Strava Shows Garmin Connect What’s Up, Makes Training Competitively Social

Strava, a new app and online training social network, looks like it’s going to make Garmin Connect a little less tasty by serving up a health dose of social networking and friendly competition.

Why the comparison to Garmin? Because you can upload ride data directly from your Garmin Forerunner or Edge computer, or just use the free Strava App for both iPhone iOS and Android. From there, it charts and graphs all of your info in a more graphically elegant manner than Connect. But the real coup de grace is the social comparisons of your ride to others that have done the same ride. It lets you show in real movement how you did against the others by simply including others’ rides in your chart then sliding the timeline along the segment. Of course all this would be much easier to show you then tell you, which is why there’s a handy video from Strava right after the break. There’s a free plan with a few limitations or a $6/month all-you-can-ride plan.

And if you’re headed to the Tour of California, they’ll be there tracking several of the pros on some stages (along with other events like The Leadville Trail 100) and let you compare your own performance against theirs the next time you ride those routes. Jump past the break for more…

PRESS RELEASE:

North America’s top cycling event just got more social for riders and fans. Today, Strava, creator of powerful Web and mobile applications for avid athletes, and AEG, one of the leading sports and entertainment presenters in the world, announced that Strava will power social fitness for Amgen Tour of California fans. Strava is a social platform that allows athletes to compete with each other and interact as a part of an online community. The addition of this technology to AEG’s cycling event websites makes them valuable resources for training and racing information.

This three-year partnership adds Strava’s event maps and compare-and-compete GPS technology to the websites for the Amgen Tour of California, its Stage 7 “ride the route” event, L’Etape du California, and the Leadville Qualifying Series. As an added benefit to all registrants, Strava is supplying complimentary premium memberships to all race participants and will also offer training and race-day challenges.

“We are excited to partner with AEG to bring the sport of cycling even closer to the fans,” said Michael Horvath, CEO of Strava. “Strava’s GPS maps and online competitions allow avid cyclists to follow their favorite pros, compare and compete, and gain deeper insight into their own training.”

Amateur riders can compare their distance, speed, heart rate and elevation gain against professional riders such as Ted King, a U.S. pro with the Italian powerhouse Liquigas-Cannondale team and Levi Leipheimer of Team Radio Shack, the three-time Amgen Tour of California champion. Many fans will be inspired to pre-ride segments of Amgen Tour of California, L’Etape du California, and Leadville courses to track their fitness and compare performance on climbs and sprint with others.

“Strava has developed a powerful tool for serious cyclists to test themselves in a competitive format against professionals and other local riders,” said Andrew Messick, President of AEG Sports. “With Strava’s technology, we are expanding the social aspect of our websites which will give fans of the Amgen Tour of California an interactive experience that is unique to the world of cycling.”
....
> [Brief 1]
Answer these questions using the Strava article, giving each answer on its own line marked the same way.
(a) What does the paid Strava plan cost?
(b) How many years does the partnership between Strava and AEG last?
(c) Who is the CEO of Strava?

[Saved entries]
....
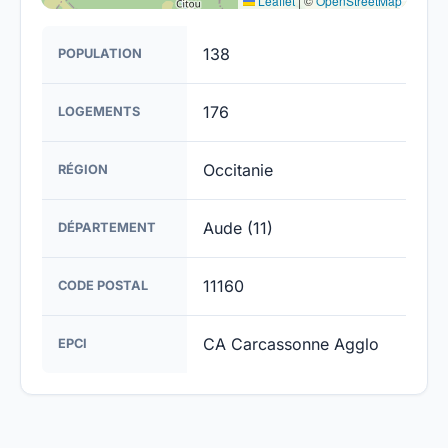
Leaflet
|
©
OpenStreetMap
138
POPULATION
176
LOGEMENTS
Occitanie
RÉGION
Aude (11)
DÉPARTEMENT
11160
CODE POSTAL
CA Carcassonne Agglo
EPCI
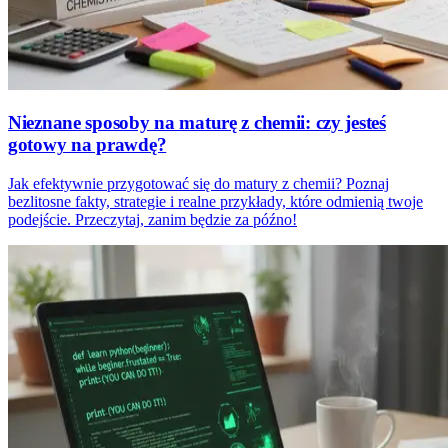
Nieznane sposoby na maturę z chemii: czy jesteś
gotowy na prawdę?
Jak efektywnie przygotować się do matury z chemii? Poznaj
bezlitosne fakty, strategie i realne przykłady, które odmienią twoje
podejście. Przeczytaj, zanim będzie za późno!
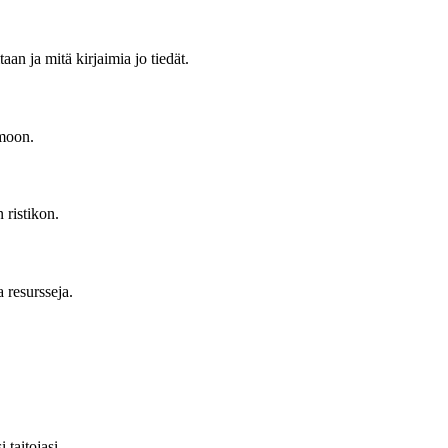
n ja mitä kirjaimia jo tiedät.
hmoon.
 ristikon.
 resursseja.
 taitojasi.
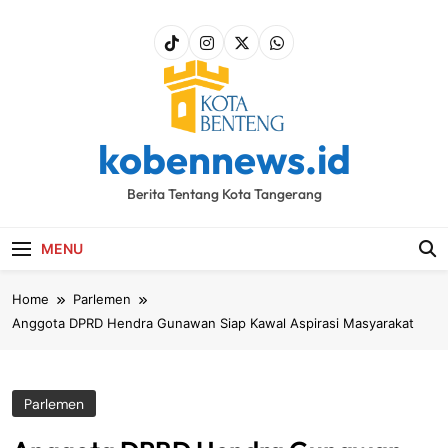
Skip
to
content
kobennews.id
Berita Tentang Kota Tangerang
MENU
Home
Parlemen
Anggota DPRD Hendra Gunawan Siap Kawal Aspirasi Masyarakat
Parlemen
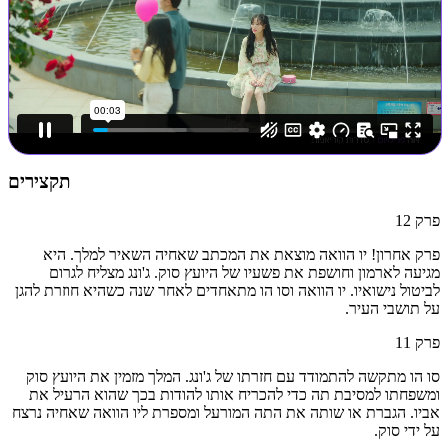
תקצירים
פרק
12
פרק אחרון! יו הוואה מוצאת את המכתב שאחיה השאיר למלך. היא
מגיעה לארמון וחושפת את פשעיו של היועץ סוק. ג'ונג מצליח לגרום
לביטול נישואיו. יו הוואה וסו הו מתאחדים לאחר שנה כשהיא חוזרת להגן
על תושבי העיר.
פרק
11
סו הו מתקשה להתמודד עם חזרתו של ג'ונג. המלך מזמין את היועץ סוק
ומשפחתו למסיבת תה כדי להכריח אותו להודות בכך שהוא הרעיל את
אביו. הגברת או שותה את התה המורעל ומספרת ליו הוואה שאחיה נרצח
על ידי סוק.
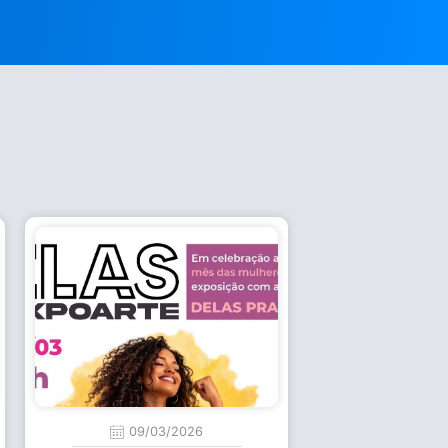
09/03/2026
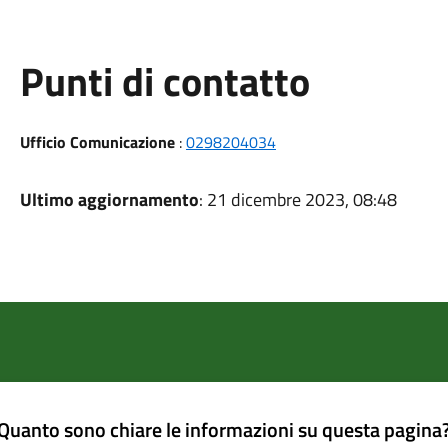
Punti di contatto
Ufficio Comunicazione
:
0298204034
Ultimo aggiornamento
: 21 dicembre 2023, 08:48
Quanto sono chiare le informazioni su questa pagina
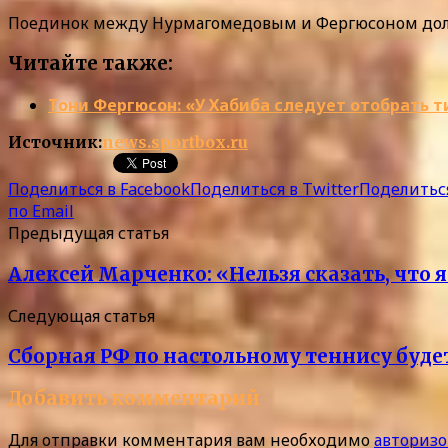
Поединок между Нурмагомедовым и Фергюсоном долж
Читайте также:
Тони Фергюсон: «У Хабиба следует отобрать т
Источник:
news.sportbox.ru
Поделиться в Facebook
Поделиться в Twitter
Поделиться
по Email
Предыдущая статья
Алексей Марченко: «Нельзя сказать, что 
Следующая статья
Сборная РФ по настольному теннису буде
Добавить комментарий
Для отправки комментария вам необходимо
авторизо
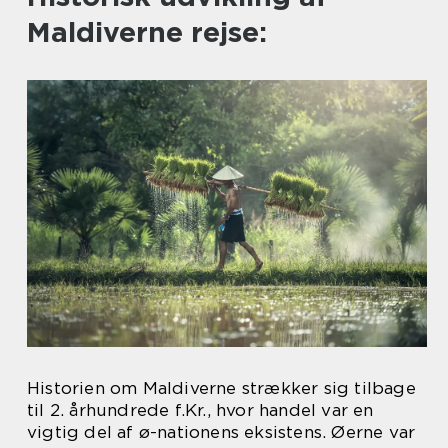
Maldiverne rejse:
Historien om Maldiverne strækker sig tilbage
til 2. århundrede f.Kr., hvor handel var en
vigtig del af ø-nationens eksistens. Øerne var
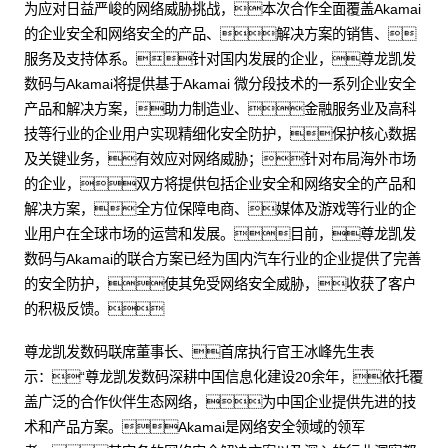
为应对日益严峻的网络威胁挑战，本次合作全面覆盖Akamai
的企业安全和网络安全的产品、解决方案的销售、
服务及支持体系。针对国内发展的企业，尊龙凯发
数码与Akamai将提供基于Akamai 微分段技术的一系列企业安全
产品和解决方案，助力制造业、金融服务业及高科
技等行业的企业用户实现精细化安全防护，保护核心数据
及关键业务，有效应对网络威胁；针对布局海外市场
的企业，双方将提供包括企业安全和网络安全的产品和
解决方案，全方位保障电商、媒体及游戏等行业的企
业用户在全球市场的运营和发展。目前，尊龙凯发
数码与Akamai的联合方案已经为国内汽车行业的企业提供了完善
的安全防护，使其免受网络安全威胁，收获了客户
的积极反馈。
尊龙凯发数码联席董事长、首席执行官王冰峰先生表
示：“尊龙凯发数码深耕中国信息化建设20余年，依托覆
盖广泛的合作伙伴生态网络，为中国企业提供先进的技
术和产品方案。Akamai是网络安全领域的领军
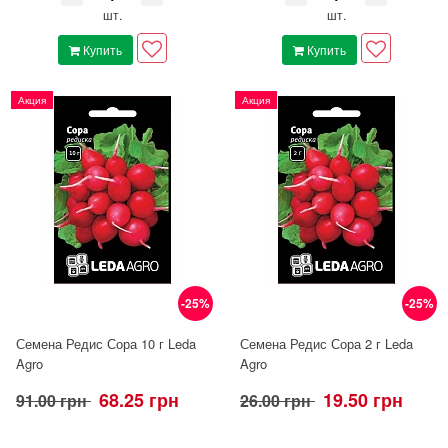
шт.
шт.
Купить
Купить
Акция
Акция
-25%
-25%
Семена Редис Сора 10 г Leda
Семена Редис Сора 2 г Leda
Agro
Agro
68.25 грн
19.50 грн
91.00 грн
26.00 грн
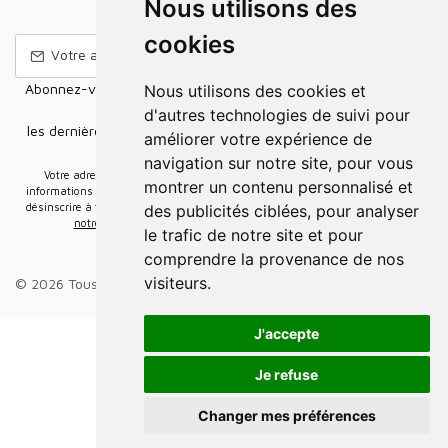
Nous utilisons des
cookies
Abonnez-vous à notre Newsletter pour recevoir nos nouvelles
Nous utilisons des cookies et
offres,
d'autres technologies de suivi pour
les dernières nouvelles, des informations sur les ventes et les
améliorer votre expérience de
promotions.
navigation sur notre site, pour vous
Votre adresse e-mail sera uniquement utilisée pour vous envoyer des
montrer un contenu personnalisé et
informations sur les actualités relatives au groupe Elidia. Vous pouvez vous
désinscrire à tout moment. Pour plus d’informations, cliquez ici
Retrouvez ici
des publicités ciblées, pour analyser
notre politique de protection de vos données personnelles
.
le trafic de notre site et pour
comprendre la provenance de nos
visiteurs.
© 2026 Tous droits réservés.
Groupe Elidia
.
J'accepte
Je refuse
Changer mes préférences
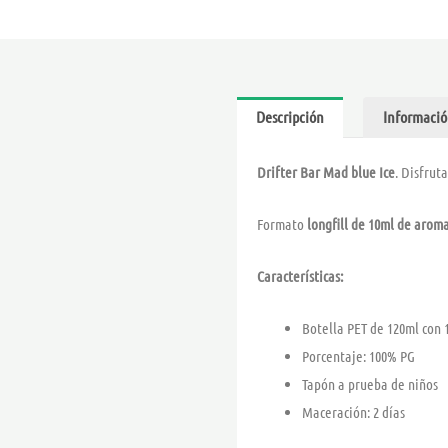
Descripción
Informació
Drifter Bar Mad blue Ice
. Disfrut
Formato
longfill de 10ml de arom
Características:
Botella PET de 120ml con
Porcentaje: 100% PG
Tapón a prueba de niños
Maceración: 2 días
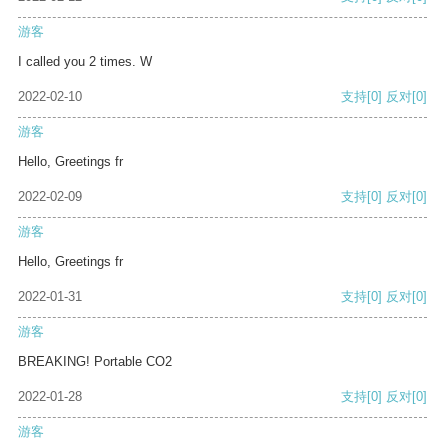
游客
I called you 2 times. W
2022-02-10
支持
[0]
反对
[0]
游客
Hello, Greetings fr
2022-02-09
支持
[0]
反对
[0]
游客
Hello, Greetings fr
2022-01-31
支持
[0]
反对
[0]
游客
BREAKING! Portable CO2
2022-01-28
支持
[0]
反对
[0]
游客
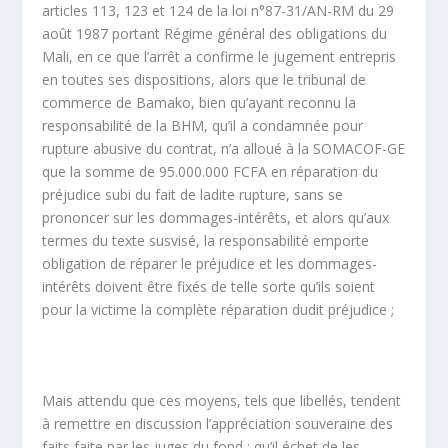
articles 113, 123 et 124 de la loi n°87-31/AN-RM du 29
août 1987 portant Régime général des obligations du
Mali, en ce que l’arrêt a confirme le jugement entrepris
en toutes ses dispositions, alors que le tribunal de
commerce de Bamako, bien qu’ayant reconnu la
responsabilité de la BHM, qu’il a condamnée pour
rupture abusive du contrat, n’a alloué à la SOMACOF-GE
que la somme de 95.000.000 FCFA en réparation du
préjudice subi du fait de ladite rupture, sans se
prononcer sur les dommages-intérêts, et alors qu’aux
termes du texte susvisé, la responsabilité emporte
obligation de réparer le préjudice et les dommages-
intérêts doivent être fixés de telle sorte qu’ils soient
pour la victime la complète réparation dudit préjudice ;
Mais attendu que ces moyens, tels que libellés, tendent
à remettre en discussion l’appréciation souveraine des
faits faite par les juges du fond ; qu’il échet de les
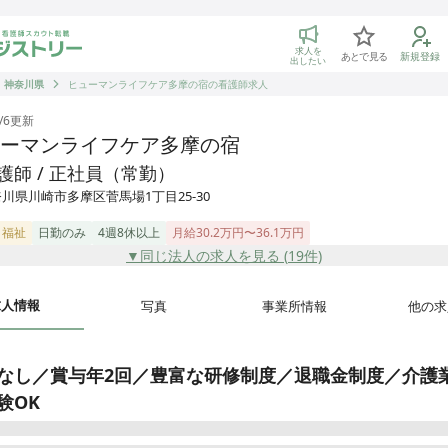
トリー 看護師の転職マッチング
求人を
あとで見る
新規登録
出したい
神奈川県
ヒューマンライフケア多摩の宿の看護師求人
/6
更新
ーマンライフケア多摩の宿
護師 / 正社員（常勤）
川県川崎市多摩区菅馬場1丁目25-30
・福祉
日勤のみ
4週8休以上
月給30.2万円〜36.1万円
▼同じ法人の求人を見る (
19
件)
求人情報
写真
事業所情報
他の求
なし／賞与年2回／豊富な研修制度／退職金制度／介護
験OK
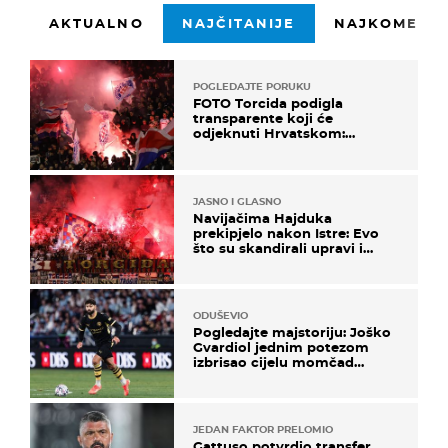
AKTUALNO
NAJČITANIJE
NAJKOMENTI
POGLEDAJTE PORUKU
FOTO Torcida podigla
transparente koji će
odjeknuti Hrvatskom:
Prozvali "moralne vertikale"
JASNO I GLASNO
Navijačima Hajduka
prekipjelo nakon Istre: Evo
što su skandirali upravi i
predsjedniku Biliću
ODUŠEVIO
Pogledajte majstoriju: Joško
Gvardiol jednim potezom
izbrisao cijelu momčad
Atletica
JEDAN FAKTOR PRELOMIO
Gattuso potvrdio transfer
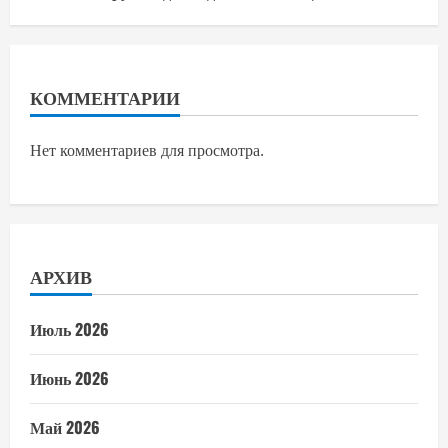
КОММЕНТАРИИ
Нет комментариев для просмотра.
АРХИВ
Июль 2026
Июнь 2026
Май 2026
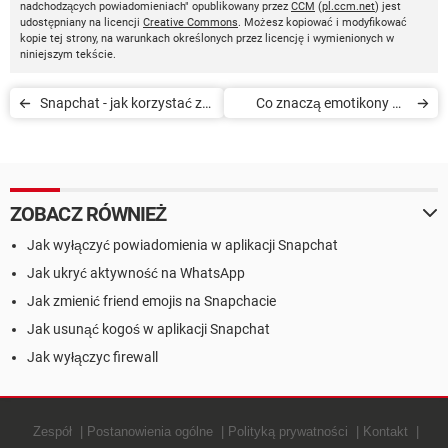
nadchodzących powiadomieniach" opublikowany przez
CCM
(
pl.ccm.net
) jest
udostępniany na licencji
Creative Commons
. Możesz kopiować i modyfikować
kopie tej strony, na warunkach określonych przez licencję i wymienionych w
niniejszym tekście.
Snapchat - jak korzystać z
Co znaczą emotikony na
wersji Beta
Snapchacie
ZOBACZ RÓWNIEŻ
Jak wyłączyć powiadomienia w aplikacji Snapchat
Jak ukryć aktywność na WhatsApp
Jak zmienić friend emojis na Snapchacie
Jak usunąć kogoś w aplikacji Snapchat
Jak wyłączyc firewall
Zespół
Postanowienia ogólne
Polityką prywatności
Kontakt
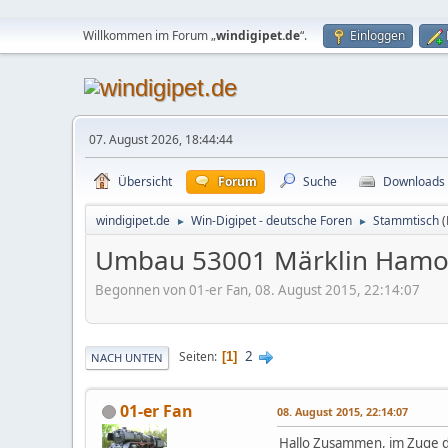
Willkommen im Forum „
windigipet.de
“.
Einloggen
07. August 2026, 18:44:44
Übersicht
Forum
Suche
Downloads
windigipet.de
Win-Digipet - deutsche Foren
Stammtisch
►
►
Umbau 53001 Märklin Ham
Begonnen von 01-er Fan, 08. August 2015, 22:14:07
2
Seiten
1
NACH UNTEN
01-er Fan
08. August 2015, 22:14:07
Hallo Zusammen, im Zuge de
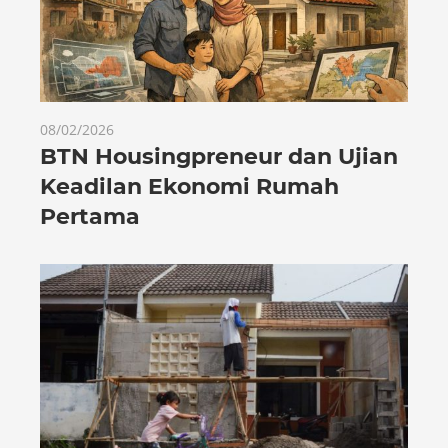
08/02/2026
BTN Housingpreneur dan Ujian
Keadilan Ekonomi Rumah
Pertama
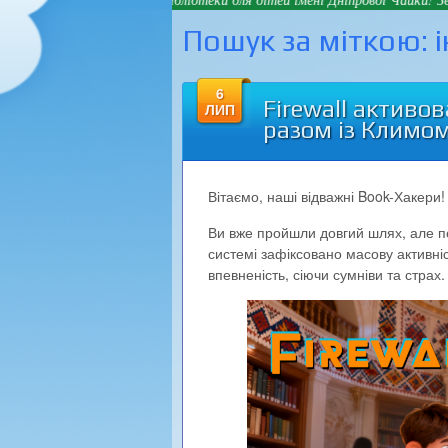
Пошук за міткою:
6
Firewall активо
ЛИП
разом із Климо
Вітаємо, наші відважні Book-Хакери!
Ви вже пройшли довгий шлях, але п
системі зафіксовано масову активніс
впевненість, сіючи сумніви та страх.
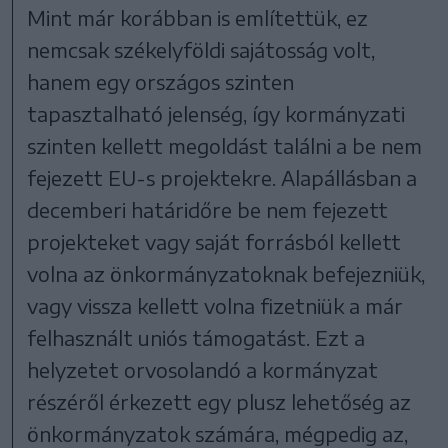
Mint már korábban is említettük, ez
nemcsak székelyföldi sajátosság volt,
hanem egy országos szinten
tapasztalható jelenség, így kormányzati
szinten kellett megoldást találni a be nem
fejezett EU-s projektekre. Alapállásban a
decemberi határidőre be nem fejezett
projekteket vagy saját forrásból kellett
volna az önkormányzatoknak befejezniük,
vagy vissza kellett volna fizetniük a már
felhasznált uniós támogatást. Ezt a
helyzetet orvosolandó a kormányzat
részéről érkezett egy plusz lehetőség az
önkormányzatok számára, mégpedig az,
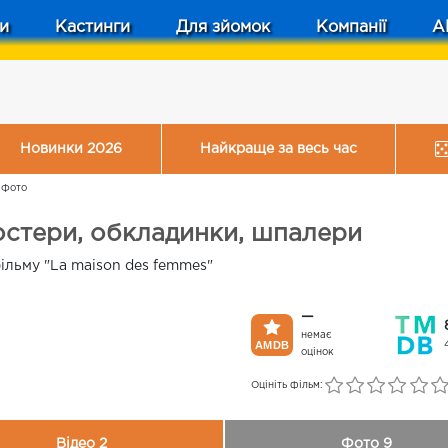
и
Кастинги
Для зйомок
Компанії
A
Новинки 2026
Найкраще за весь час
/
Фото
остери, обкладинки, шпалери
ільму "La maison des femmes"
—
немає
оцінок
Оцініть фільм:
Відео 2
Фото 9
....
> [Brief 2] Collect every line of the records that contains the string "chemii".

> [Expected output 1]
(a) $6 a month
(b) Three years
(c) Michael Horvath

> [Expected output 2]
Nieznane sposoby na maturę z chemii: czy jesteś
Jak efektywnie przygotować się do matury z chemii? Poznaj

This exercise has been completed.